> DESCRIPTION OF THE TASK: Where does the word "pinky" show up in the records? Copy every line that has it.
GIVEN ENTRIES START
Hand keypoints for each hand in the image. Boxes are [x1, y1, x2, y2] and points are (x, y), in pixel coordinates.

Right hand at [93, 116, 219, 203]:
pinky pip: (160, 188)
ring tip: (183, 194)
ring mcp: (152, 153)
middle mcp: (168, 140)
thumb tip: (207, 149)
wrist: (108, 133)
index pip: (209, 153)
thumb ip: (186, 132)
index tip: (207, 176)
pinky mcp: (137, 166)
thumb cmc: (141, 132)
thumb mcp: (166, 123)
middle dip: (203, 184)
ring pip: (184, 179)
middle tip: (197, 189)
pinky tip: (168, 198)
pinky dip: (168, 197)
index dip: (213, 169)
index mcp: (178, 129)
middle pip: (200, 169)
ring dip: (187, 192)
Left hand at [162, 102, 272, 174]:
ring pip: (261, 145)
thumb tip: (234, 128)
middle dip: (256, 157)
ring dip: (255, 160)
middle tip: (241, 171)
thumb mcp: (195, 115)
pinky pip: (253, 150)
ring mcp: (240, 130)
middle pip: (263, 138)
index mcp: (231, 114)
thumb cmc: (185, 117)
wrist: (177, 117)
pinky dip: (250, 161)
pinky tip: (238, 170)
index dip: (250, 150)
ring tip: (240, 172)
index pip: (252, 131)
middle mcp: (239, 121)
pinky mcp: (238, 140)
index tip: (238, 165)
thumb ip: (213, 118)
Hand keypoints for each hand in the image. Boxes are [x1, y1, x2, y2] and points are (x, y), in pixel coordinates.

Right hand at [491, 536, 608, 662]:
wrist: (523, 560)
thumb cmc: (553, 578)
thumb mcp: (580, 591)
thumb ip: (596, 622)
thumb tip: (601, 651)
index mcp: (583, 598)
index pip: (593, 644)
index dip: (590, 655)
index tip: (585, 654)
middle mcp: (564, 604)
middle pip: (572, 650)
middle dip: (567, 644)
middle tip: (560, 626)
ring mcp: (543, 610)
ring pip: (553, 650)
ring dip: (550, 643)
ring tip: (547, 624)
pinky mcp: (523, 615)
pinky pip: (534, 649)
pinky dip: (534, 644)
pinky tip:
GIVEN ENTRIES END
> RESPONSE TO THE TASK:
pinky pip: (160, 188)
pinky mcp: (137, 166)
pinky tip: (168, 198)
pinky dip: (168, 197)
pinky pip: (253, 150)
pinky dip: (250, 161)
pinky tip: (238, 170)
pinky mcp: (238, 140)
pinky mcp: (523, 615)
pinky pip: (534, 649)
pinky dip: (534, 644)
pinky tip:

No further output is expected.